*Material supplied*:
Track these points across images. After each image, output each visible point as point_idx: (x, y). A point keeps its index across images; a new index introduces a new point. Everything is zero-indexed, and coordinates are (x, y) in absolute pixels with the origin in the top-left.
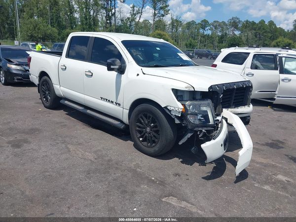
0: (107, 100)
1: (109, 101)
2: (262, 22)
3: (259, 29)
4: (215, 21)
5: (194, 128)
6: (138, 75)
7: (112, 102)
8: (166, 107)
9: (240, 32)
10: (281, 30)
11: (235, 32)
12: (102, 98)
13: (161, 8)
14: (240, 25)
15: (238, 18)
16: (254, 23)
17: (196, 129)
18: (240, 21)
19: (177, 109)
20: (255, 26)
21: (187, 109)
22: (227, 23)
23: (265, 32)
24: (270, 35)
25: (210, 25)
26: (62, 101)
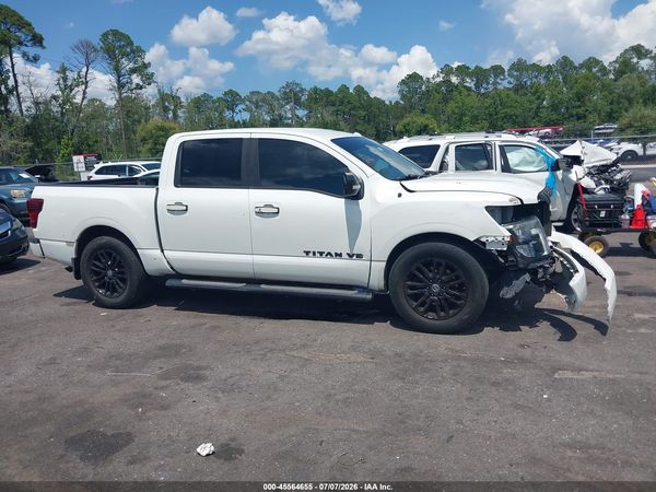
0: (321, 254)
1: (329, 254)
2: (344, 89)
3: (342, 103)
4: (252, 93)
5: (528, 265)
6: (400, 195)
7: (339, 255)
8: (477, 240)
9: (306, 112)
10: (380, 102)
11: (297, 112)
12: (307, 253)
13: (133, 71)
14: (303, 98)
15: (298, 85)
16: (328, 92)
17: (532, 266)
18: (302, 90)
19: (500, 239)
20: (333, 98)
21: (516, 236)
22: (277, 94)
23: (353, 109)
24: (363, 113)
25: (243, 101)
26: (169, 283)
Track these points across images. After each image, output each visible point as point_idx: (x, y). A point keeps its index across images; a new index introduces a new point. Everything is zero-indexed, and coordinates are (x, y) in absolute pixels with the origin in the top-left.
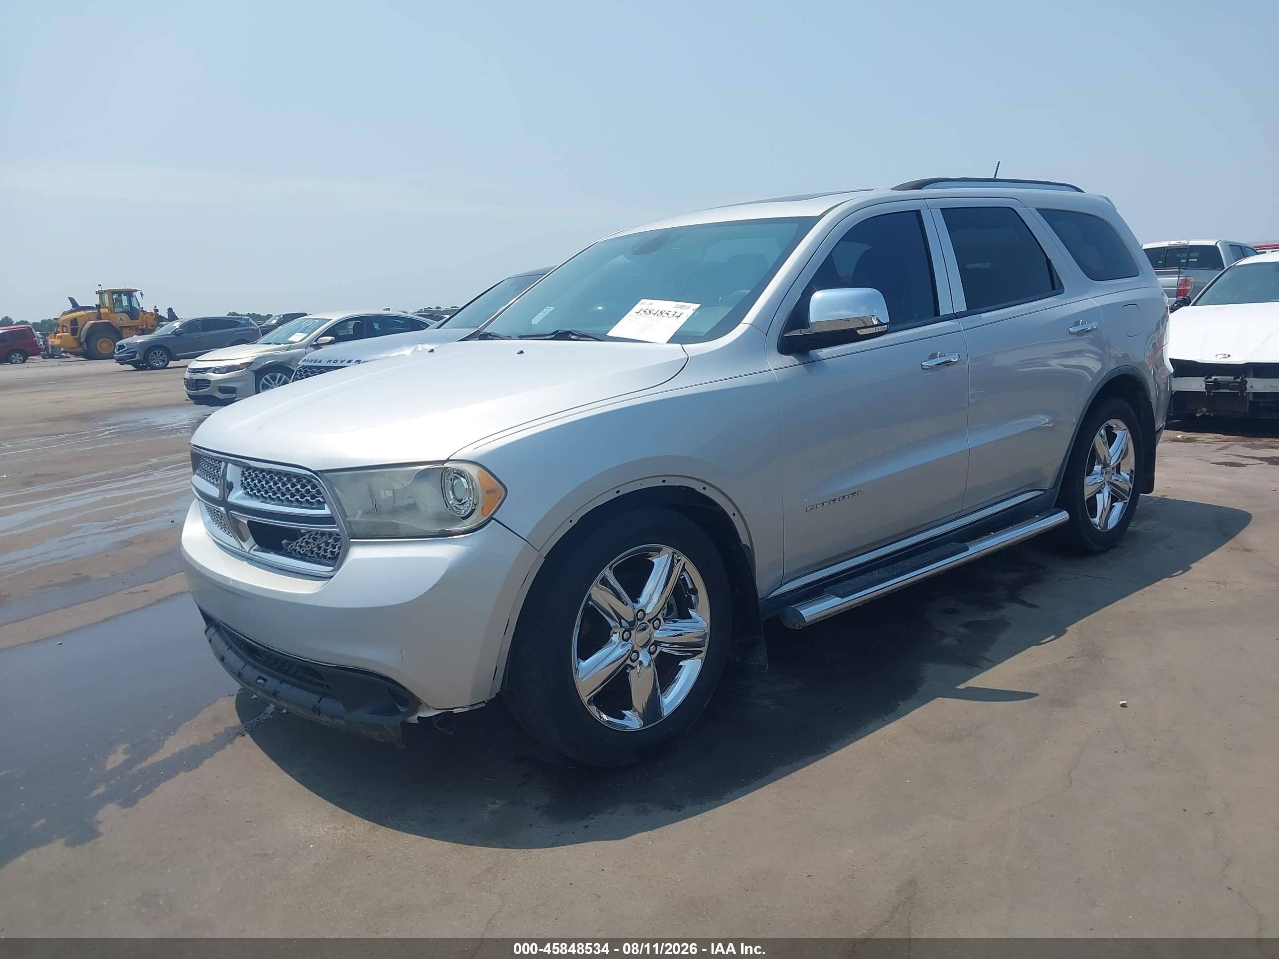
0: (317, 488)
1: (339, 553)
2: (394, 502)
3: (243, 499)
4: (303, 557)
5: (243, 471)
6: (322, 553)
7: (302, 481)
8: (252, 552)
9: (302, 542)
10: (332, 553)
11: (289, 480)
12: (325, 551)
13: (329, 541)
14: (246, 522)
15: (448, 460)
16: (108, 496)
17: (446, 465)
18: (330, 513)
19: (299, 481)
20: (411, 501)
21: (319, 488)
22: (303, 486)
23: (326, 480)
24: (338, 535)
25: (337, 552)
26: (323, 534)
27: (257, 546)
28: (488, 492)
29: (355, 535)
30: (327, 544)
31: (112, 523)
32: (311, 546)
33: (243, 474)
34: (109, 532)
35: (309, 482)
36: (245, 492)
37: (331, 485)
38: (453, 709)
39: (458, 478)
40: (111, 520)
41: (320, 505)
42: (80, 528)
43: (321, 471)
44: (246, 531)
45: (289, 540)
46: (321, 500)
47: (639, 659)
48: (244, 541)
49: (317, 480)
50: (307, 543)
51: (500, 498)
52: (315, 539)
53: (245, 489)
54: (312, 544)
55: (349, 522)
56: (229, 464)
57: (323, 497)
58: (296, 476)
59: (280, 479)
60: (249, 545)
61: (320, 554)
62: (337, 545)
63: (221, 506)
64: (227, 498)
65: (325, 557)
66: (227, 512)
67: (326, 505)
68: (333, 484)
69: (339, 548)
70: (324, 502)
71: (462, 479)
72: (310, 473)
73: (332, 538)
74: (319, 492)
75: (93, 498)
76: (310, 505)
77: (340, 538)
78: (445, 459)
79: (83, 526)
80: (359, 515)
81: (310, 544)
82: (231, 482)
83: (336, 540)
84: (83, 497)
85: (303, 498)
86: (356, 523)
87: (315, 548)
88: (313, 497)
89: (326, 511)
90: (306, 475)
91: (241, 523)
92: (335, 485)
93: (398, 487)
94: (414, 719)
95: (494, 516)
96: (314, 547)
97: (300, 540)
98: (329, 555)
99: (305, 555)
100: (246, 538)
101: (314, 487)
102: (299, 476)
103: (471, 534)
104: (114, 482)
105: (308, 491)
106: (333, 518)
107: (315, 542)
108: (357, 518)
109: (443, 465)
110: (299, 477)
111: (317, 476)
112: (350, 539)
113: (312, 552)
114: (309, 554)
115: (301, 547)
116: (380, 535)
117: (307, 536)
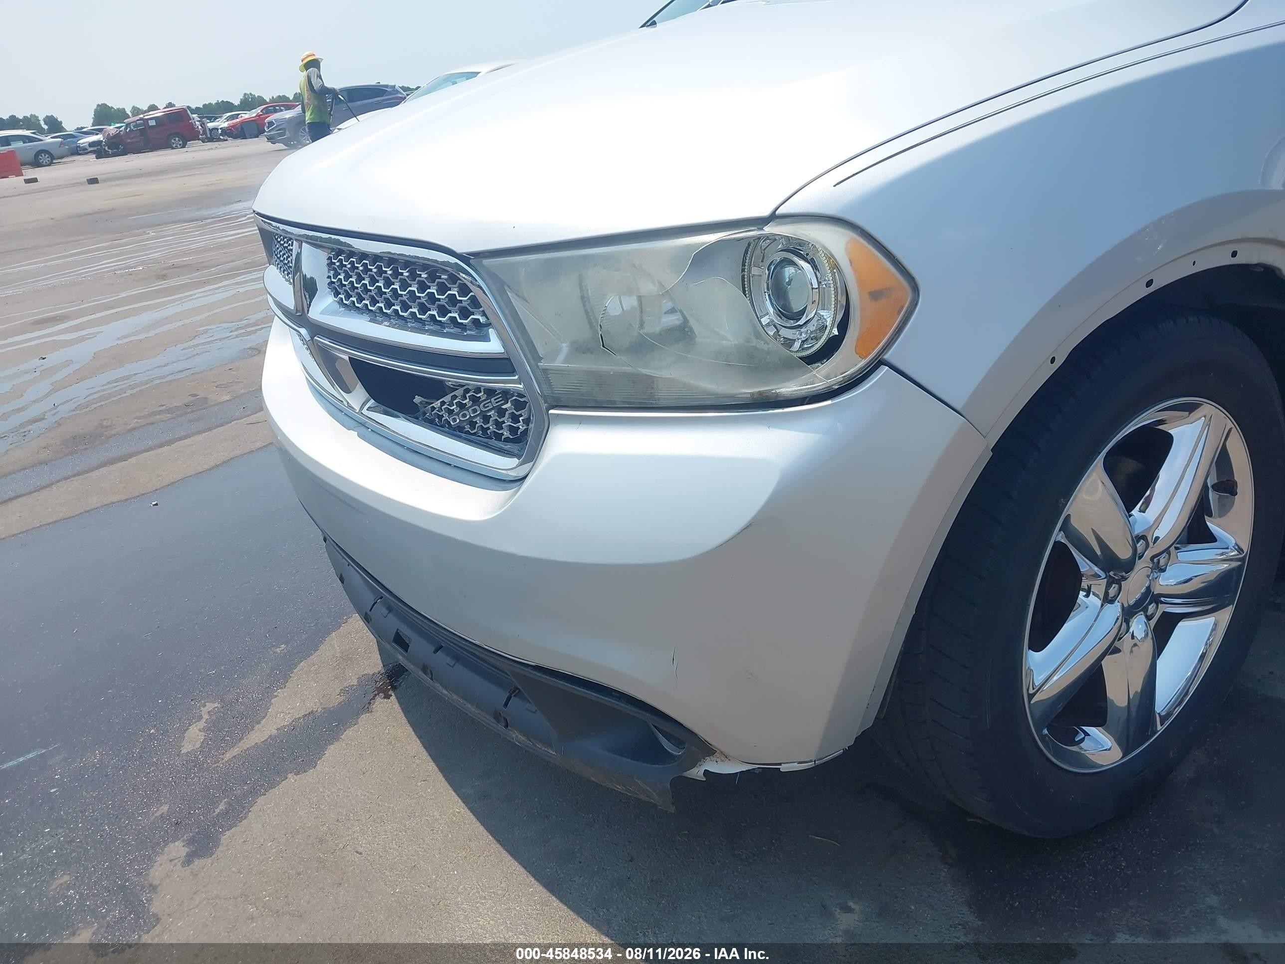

*Work to be completed*:
Transcribe every line of the entries above without changing anything, leaving out the pictures.

*Response to the task*:
Track these points across images. After each image, output each visible point as point_idx: (x, y). A point keeps its index across images; a new index introduces a new point. Everything is zero-indexed, and coordinates are (x, y) in absolute pixels with the origin in the top-left.
0: (107, 100)
1: (109, 101)
2: (262, 22)
3: (259, 29)
4: (215, 21)
5: (194, 128)
6: (138, 75)
7: (112, 102)
8: (166, 107)
9: (240, 32)
10: (281, 30)
11: (235, 32)
12: (102, 98)
13: (161, 8)
14: (240, 25)
15: (238, 18)
16: (254, 23)
17: (196, 129)
18: (240, 21)
19: (177, 109)
20: (255, 26)
21: (187, 109)
22: (227, 23)
23: (265, 32)
24: (270, 35)
25: (210, 25)
26: (62, 101)
0: (321, 254)
1: (329, 254)
2: (344, 89)
3: (342, 103)
4: (252, 93)
5: (528, 265)
6: (400, 195)
7: (339, 255)
8: (477, 240)
9: (306, 112)
10: (380, 102)
11: (297, 112)
12: (307, 253)
13: (133, 71)
14: (303, 98)
15: (298, 85)
16: (328, 92)
17: (532, 266)
18: (302, 90)
19: (500, 239)
20: (333, 98)
21: (516, 236)
22: (277, 94)
23: (353, 109)
24: (363, 113)
25: (243, 101)
26: (169, 283)
Track these points across images. After each image, output each visible point as point_idx: (x, y). A point keeps its index across images; a new index introduces a new point. Everything is zero-indexed, and coordinates are (x, y) in absolute pixels with the origin in the top-left.
0: (317, 488)
1: (339, 553)
2: (394, 502)
3: (243, 499)
4: (303, 557)
5: (243, 471)
6: (322, 553)
7: (302, 481)
8: (252, 552)
9: (302, 542)
10: (332, 553)
11: (289, 480)
12: (325, 551)
13: (329, 541)
14: (246, 522)
15: (448, 460)
16: (108, 496)
17: (446, 465)
18: (330, 513)
19: (299, 481)
20: (411, 501)
21: (319, 488)
22: (303, 486)
23: (326, 480)
24: (338, 535)
25: (337, 552)
26: (323, 534)
27: (257, 546)
28: (488, 492)
29: (355, 535)
30: (327, 544)
31: (112, 523)
32: (311, 546)
33: (243, 474)
34: (109, 532)
35: (309, 482)
36: (245, 492)
37: (331, 485)
38: (453, 709)
39: (458, 478)
40: (111, 520)
41: (320, 505)
42: (80, 528)
43: (321, 471)
44: (246, 531)
45: (289, 540)
46: (321, 500)
47: (639, 659)
48: (244, 541)
49: (317, 480)
50: (307, 543)
51: (500, 498)
52: (315, 539)
53: (245, 489)
54: (312, 544)
55: (349, 522)
56: (229, 464)
57: (323, 497)
58: (296, 476)
59: (280, 479)
60: (249, 545)
61: (320, 554)
62: (337, 545)
63: (221, 506)
64: (227, 498)
65: (325, 557)
66: (227, 512)
67: (326, 505)
68: (333, 484)
69: (339, 548)
70: (324, 502)
71: (462, 479)
72: (310, 473)
73: (332, 538)
74: (319, 492)
75: (93, 498)
76: (310, 505)
77: (340, 538)
78: (445, 459)
79: (83, 526)
80: (359, 515)
81: (310, 544)
82: (231, 482)
83: (336, 540)
84: (83, 497)
85: (303, 498)
86: (356, 523)
87: (315, 548)
88: (313, 497)
89: (326, 511)
90: (306, 475)
91: (241, 523)
92: (335, 485)
93: (398, 487)
94: (414, 719)
95: (494, 516)
96: (314, 547)
97: (300, 540)
98: (329, 555)
99: (305, 555)
100: (246, 538)
101: (314, 487)
102: (299, 476)
103: (471, 534)
104: (114, 482)
105: (308, 491)
106: (333, 518)
107: (315, 542)
108: (357, 518)
109: (443, 465)
110: (299, 477)
111: (317, 476)
112: (350, 539)
113: (312, 552)
114: (309, 554)
115: (301, 547)
116: (380, 535)
117: (307, 536)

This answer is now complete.